*** 本文抜粋
会場で寄せられた全ての質問と回答(平成21年11月19日現在・最終版)

IV.サイクル関係(3)

FBR

高速増殖炉
高速増殖炉の実用はいつから[石巻]
[出光講師]
日本では2025年に実証炉、2050年に商業炉運転開始を目指しています。
フランスは2020年に次のFBRの運転開始を目指しております。このFBRは現在のものと同じくナトリウム冷却方式にすることが決まっています。ロシアでも新しいナトリウム冷却方式の高速炉を建設する計画があります。この他、中国、インドも建設中または計画を持っています。
[小林講師]
日本の計画(原子力政策大綱)では2050年頃からの商業利用をめざすとしています。現在、事故後14年間停まっている原型炉(実用化2段階前の試験炉)「もんじゅ」の運転再開が計画されていますが、この型では建設費が高すぎて実用化できないことがはっきりしています。もんじゅはすでに原型炉としての役割を失い、今描かれている実用化像はもんじゅと大きく異なる構造で、数々の未知な技術を含んでいます。それらの技術開発はこれからで、その成否はまだわかりません。今の原発(軽水炉)より危険で費用がかかり、核兵器製造に結びつきやすく、過去65年かけても実用化できなかった高速増殖炉が、これからも実用になるとは思えません。
各国が高速増殖炉から撤退した理由は何ですか?中長期的にも不要と言い切れるのでしょうか?[女川]
[出光講師]
撤退しているとは認識しておりません。ヨーロッパではフランスの技術が突出しているので、近隣国はフランスに任せていると考えています。ロシアは継続して運転と建設計画等の研究を継続しています。アジアでは、インドと中国が建設に意欲的です。アメリカは研究は続けていますが、炉の建設計画はありません。
******
*** データ行
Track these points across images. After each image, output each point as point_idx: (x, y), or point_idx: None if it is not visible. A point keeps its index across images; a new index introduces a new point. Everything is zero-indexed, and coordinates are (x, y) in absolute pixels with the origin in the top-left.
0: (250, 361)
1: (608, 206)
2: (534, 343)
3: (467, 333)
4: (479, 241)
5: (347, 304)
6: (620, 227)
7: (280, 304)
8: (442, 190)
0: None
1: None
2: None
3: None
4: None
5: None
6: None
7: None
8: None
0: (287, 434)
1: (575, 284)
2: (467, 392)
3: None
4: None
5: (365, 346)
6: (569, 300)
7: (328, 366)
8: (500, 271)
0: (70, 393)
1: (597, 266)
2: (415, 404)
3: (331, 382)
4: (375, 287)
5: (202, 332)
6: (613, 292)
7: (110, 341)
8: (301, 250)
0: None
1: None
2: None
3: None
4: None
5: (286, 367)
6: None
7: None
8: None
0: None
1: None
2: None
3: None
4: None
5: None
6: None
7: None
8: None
******
● **設問**
本文で「高速増殖炉の実用はいつから」という質問に出光講師が答えた部分から、出てくる国名をすべて書き出してください。 データ行は本文とは別の資料です。

● **出力**
日本、フランス、ロシア、中国、インド